VOICECRAFT is a transformative, neural codec language model (NCLM) that creates neural speech codec tokens for infilling using autoregressive conditioning on bidirectional context. This unique approach allows for zero-shot text-to-speech and speech editing, offering high-quality results. The model operates on a two-stage token rearrangement process—a delayed stacking step and a causal masking step. This method was inspired by the successful causal masked multimodal model used in joint text-image modelling.
To test VOICECRAFT, researchers developed a challenging dataset, REALEDIT. This dataset includes 310 real-world voice editing samples from audiobooks, YouTube videos, and podcasts. RealEdit is designed to cope with a variety of editing scenarios like adding, removing, substituting, or adjusting multiple spans simultaneously.
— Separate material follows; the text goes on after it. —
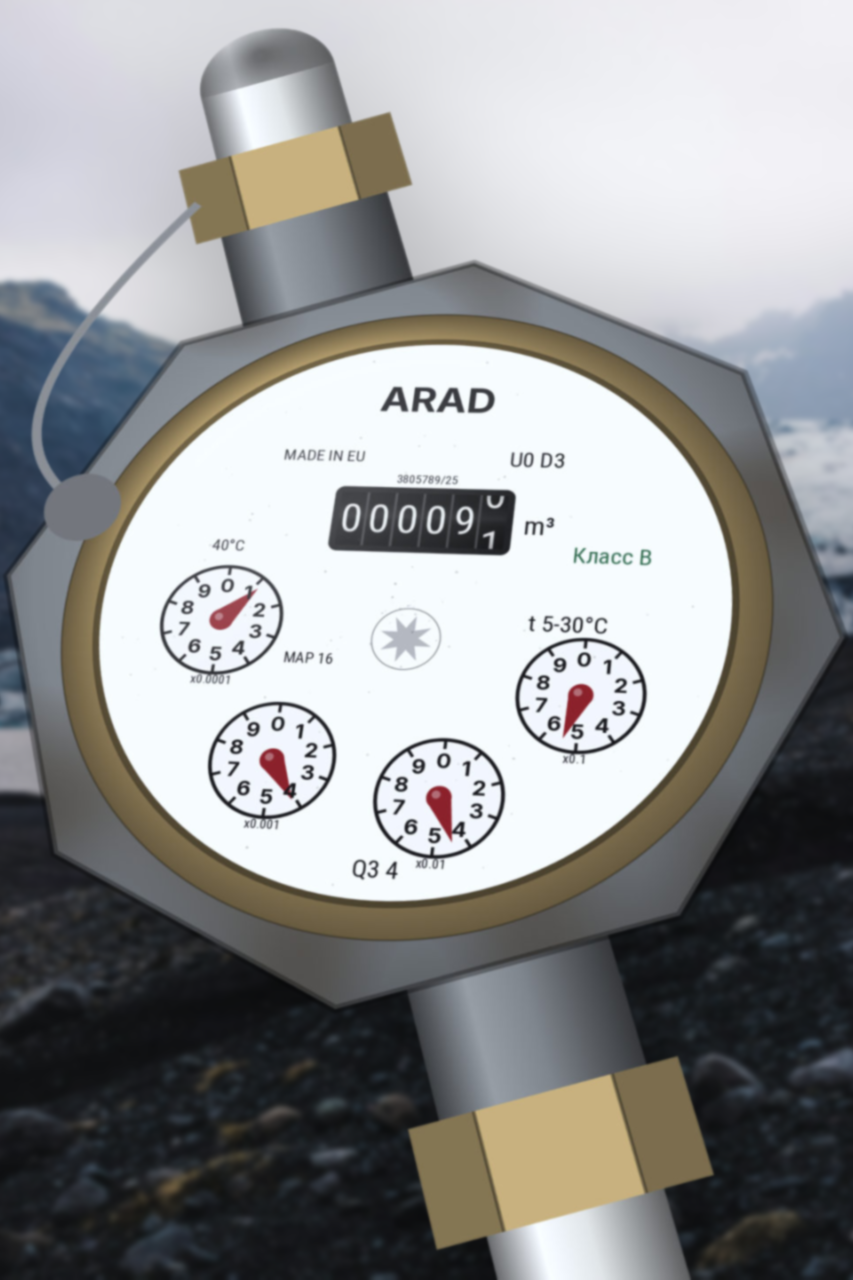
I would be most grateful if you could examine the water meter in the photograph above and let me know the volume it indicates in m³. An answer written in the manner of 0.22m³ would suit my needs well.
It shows 90.5441m³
It is characterized by its diversity in the recordings’ subject matter, accents, speaking styles, recording environments and background noises, making it more challenging than traditional speech synthesis assessment datasets.
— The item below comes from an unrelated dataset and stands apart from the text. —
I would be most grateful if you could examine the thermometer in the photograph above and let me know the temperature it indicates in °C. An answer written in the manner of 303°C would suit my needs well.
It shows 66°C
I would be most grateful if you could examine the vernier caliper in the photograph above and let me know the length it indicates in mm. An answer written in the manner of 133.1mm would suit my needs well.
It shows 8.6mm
The researchers report that when tested on the REALEDIT dataset, VOICECRAFT performed remarkably well, especially in subjective human listening tests. The model demonstrated its ability to modify original audio while maintaining almost identical sound quality. VOICECRAFT was found to perform better than strong baseline models like VALL-E and XTTS V2 in zero-shot text-to-speech tasks, without needing fine-tuning.
Despite its progress, the team acknowledges some limitations to VOICECRAFT, including long periods of silence followed by scratching sounds during generation. The model also poses questions regarding the watermarking and identification of synthetic speech, as these are critical issues related to the security of AI.
In response to these challenges, the team has made their code and model weights available to the public, aiming to assist further research into AI safety and speech synthesis.
The University of Texas at Austin and Rembrand’s breakthrough in developing VOICECRAFT represents a significant advancement in the field of textless natural language processing. It not only displays the potential for such models to operate incredibly well but also raises new safety and security questions that must be addressed as these technologies develop.